> [TASK DESCRIPTION] The output should be all lines of the entries below in which the word "hand" occurs.

-- DATASET CONTENT follows --

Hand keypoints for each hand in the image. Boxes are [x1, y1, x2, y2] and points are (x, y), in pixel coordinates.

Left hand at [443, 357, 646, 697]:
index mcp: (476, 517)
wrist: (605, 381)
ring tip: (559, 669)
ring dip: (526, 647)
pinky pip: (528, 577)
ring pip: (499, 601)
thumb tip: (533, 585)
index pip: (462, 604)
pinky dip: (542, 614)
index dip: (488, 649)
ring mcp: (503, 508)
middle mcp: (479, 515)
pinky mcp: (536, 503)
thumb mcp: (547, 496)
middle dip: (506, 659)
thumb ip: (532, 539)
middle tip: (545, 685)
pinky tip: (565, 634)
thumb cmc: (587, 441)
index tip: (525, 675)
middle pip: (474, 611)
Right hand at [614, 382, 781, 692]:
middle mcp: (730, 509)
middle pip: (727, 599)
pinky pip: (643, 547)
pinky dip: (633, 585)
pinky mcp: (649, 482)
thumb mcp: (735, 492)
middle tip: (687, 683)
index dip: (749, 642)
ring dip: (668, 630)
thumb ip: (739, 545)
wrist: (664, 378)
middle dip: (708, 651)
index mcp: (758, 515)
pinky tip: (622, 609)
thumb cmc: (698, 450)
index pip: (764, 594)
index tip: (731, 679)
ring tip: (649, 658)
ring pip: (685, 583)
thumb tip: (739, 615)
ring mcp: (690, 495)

-- DATASET CONTENT concluded --
-- DATASET CONTENT follows --

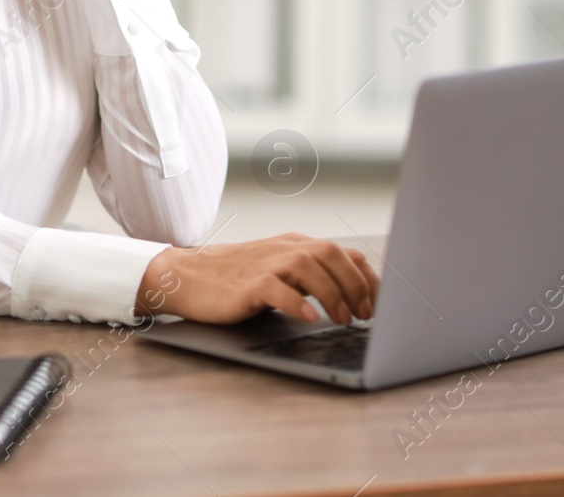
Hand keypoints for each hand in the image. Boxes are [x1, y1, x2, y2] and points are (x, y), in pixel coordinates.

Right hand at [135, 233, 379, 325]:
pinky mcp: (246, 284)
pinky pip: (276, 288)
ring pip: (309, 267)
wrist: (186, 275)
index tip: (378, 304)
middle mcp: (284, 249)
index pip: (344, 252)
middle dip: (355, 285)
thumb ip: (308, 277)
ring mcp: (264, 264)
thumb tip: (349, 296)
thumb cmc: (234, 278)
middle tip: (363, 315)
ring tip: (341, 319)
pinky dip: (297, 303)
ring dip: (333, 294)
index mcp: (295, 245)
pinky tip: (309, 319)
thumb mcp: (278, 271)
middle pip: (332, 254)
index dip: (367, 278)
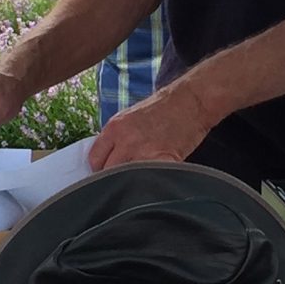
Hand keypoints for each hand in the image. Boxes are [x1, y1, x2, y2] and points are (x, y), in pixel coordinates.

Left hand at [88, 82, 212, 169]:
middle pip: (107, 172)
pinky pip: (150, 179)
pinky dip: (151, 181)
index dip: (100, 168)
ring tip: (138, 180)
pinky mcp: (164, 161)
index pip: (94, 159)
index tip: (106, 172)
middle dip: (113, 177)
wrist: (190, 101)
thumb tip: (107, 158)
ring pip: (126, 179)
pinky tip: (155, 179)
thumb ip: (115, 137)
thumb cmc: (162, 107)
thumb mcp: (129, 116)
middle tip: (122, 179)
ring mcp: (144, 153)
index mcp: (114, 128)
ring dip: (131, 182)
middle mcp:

-- DATASET CONTENT concluded --
-- DATASET CONTENT follows --

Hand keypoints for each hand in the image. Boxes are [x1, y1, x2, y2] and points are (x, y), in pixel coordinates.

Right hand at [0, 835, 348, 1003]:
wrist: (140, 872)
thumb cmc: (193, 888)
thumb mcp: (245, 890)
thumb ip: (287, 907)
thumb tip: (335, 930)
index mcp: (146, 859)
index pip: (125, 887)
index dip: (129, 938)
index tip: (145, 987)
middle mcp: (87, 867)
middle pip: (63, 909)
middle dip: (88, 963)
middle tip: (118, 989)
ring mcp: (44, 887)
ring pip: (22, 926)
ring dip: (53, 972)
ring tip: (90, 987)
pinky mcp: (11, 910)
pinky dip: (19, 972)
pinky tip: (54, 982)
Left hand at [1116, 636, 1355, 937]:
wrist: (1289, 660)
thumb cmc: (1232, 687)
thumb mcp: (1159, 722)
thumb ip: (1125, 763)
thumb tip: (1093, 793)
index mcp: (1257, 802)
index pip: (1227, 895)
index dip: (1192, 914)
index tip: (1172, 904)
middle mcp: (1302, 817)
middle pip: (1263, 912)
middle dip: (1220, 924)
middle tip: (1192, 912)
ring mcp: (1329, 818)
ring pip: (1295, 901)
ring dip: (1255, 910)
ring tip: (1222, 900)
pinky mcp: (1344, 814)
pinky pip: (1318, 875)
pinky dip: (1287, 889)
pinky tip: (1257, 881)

-- DATASET CONTENT concluded --

> [TASK OUTPUT]
Hand keypoints for each hand in the image. Boxes are [x1, y1, x2, y2] and points are (x, y), in pixel coordinates.
Left hand at [443, 357, 646, 697]:
Right hand at [614, 382, 781, 692]:
Hand keypoints for each hand in the image. Boxes are [x1, y1, x2, y2] and points are (x, y), in pixel coordinates.
Right hand at [135, 233, 379, 325]:
Hand keypoints for each hand in the image. Boxes are [x1, y1, x2, y2] and points are (x, y), in pixel coordinates.
Left hand at [88, 82, 212, 169]:
Hand keypoints for each hand in the image. Boxes are [x1, y1, x2, y2] and points are (x, y), in pixel coordinates.
Right hand at [0, 835, 348, 1003]:
Left hand at [1116, 636, 1355, 937]:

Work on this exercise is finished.